Mit Dining
With 500+ student organizations (chocolate science, anyone?), nearly 40 Greek-letter and independent living groups, chaplains for more than 20 faith traditions, and a commitment to diversity and inclusion, student life at MIT offers a welcoming place for everyone. To complement their academics and research, students choose their own extracurricular adventures, from a spectacular array of ways to participate in music, dance, and sports to dozens of groups that savor and celebrate cultures from around the world. To help students navigate challenges, MIT offers a strong support network (bolstered by occasional visits from puppies, pigs, and pygmy goats).
Our residence halls are part entertainment center, part brain trust, part support system, and wholly central to students' MIT experience. Campus residences have distinct personalities and traditions (like a cross-campus water fight!), which contribute as much to our students' growth as their academic experiences do. Dining at MIT is about choice and flexibility, with five dining halls, nearly 20 retail eateries, and meal plans that allow students to enjoy it all.
MIT's Department of Athletics, Physical Education, and Recreation offers sports instruction and participation at all levels. With 33 varsity sports — 16 for men, 15 for women, two co-ed — the Engineers boast 318 Academic All-America citations (the most in the country) and over 1,500 athletic All-America honors. We also work to foster community, inspire leadership, and promote wellness through physical education, recreation programs, club sports, intramurals — and, for the swashbuckling, the pirate arts.
The arts thrive naturally in MIT's creative culture of experimentation and innovation that crosses every discipline. On a campus that features more than 3,500 noted works of contemporary art and landmark buildings by legendary architects like Frank Gehry and I.M. Pei, more than half of all undergraduates enroll in arts classes each year.
At MIT, we welcome and support a diverse community of remarkable talent.
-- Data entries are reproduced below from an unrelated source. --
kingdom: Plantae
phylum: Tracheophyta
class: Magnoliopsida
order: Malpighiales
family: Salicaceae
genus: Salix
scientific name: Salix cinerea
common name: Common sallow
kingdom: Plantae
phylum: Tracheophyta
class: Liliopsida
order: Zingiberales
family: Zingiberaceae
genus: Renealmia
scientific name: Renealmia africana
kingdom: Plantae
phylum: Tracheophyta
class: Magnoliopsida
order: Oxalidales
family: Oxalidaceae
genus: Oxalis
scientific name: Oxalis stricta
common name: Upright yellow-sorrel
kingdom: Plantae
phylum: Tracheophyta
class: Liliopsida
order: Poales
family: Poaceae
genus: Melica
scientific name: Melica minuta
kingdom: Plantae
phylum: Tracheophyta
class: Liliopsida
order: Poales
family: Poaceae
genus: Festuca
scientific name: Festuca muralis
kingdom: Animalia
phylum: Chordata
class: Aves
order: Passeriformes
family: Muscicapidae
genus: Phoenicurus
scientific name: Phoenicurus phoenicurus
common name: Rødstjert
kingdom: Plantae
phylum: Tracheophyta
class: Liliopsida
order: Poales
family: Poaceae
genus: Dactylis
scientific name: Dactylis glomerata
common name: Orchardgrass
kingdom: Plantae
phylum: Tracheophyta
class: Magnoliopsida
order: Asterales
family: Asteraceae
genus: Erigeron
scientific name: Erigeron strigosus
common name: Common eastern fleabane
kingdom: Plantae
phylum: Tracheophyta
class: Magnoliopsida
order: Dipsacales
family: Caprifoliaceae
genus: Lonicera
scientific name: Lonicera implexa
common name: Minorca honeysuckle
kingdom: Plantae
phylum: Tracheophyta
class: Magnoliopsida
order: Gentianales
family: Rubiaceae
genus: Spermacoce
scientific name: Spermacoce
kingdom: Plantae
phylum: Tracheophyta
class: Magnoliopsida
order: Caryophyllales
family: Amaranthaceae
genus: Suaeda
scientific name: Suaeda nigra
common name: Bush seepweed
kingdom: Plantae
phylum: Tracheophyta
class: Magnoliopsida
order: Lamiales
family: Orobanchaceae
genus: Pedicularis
But we know that to make a better world, we must work to continually make a better MIT. With that inspiration, we strive to remove barriers to talent wherever we find them, to build mutual understanding across our campus, to celebrate our wonderful range of cultures and backgrounds — and to help everyone in our community feel at home at MIT.
Succeeding at MIT means staying healthy — mind and hand, body and soul. Everyone needs a checkup or a check-in sometime. The Institute's network of physical and mental support resources aims to keep our community happy, healthy, and active. And, through initiatives like MindHandHeart, we are always looking for ways to engage students, faculty, and staff to make MIT stronger and more welcoming.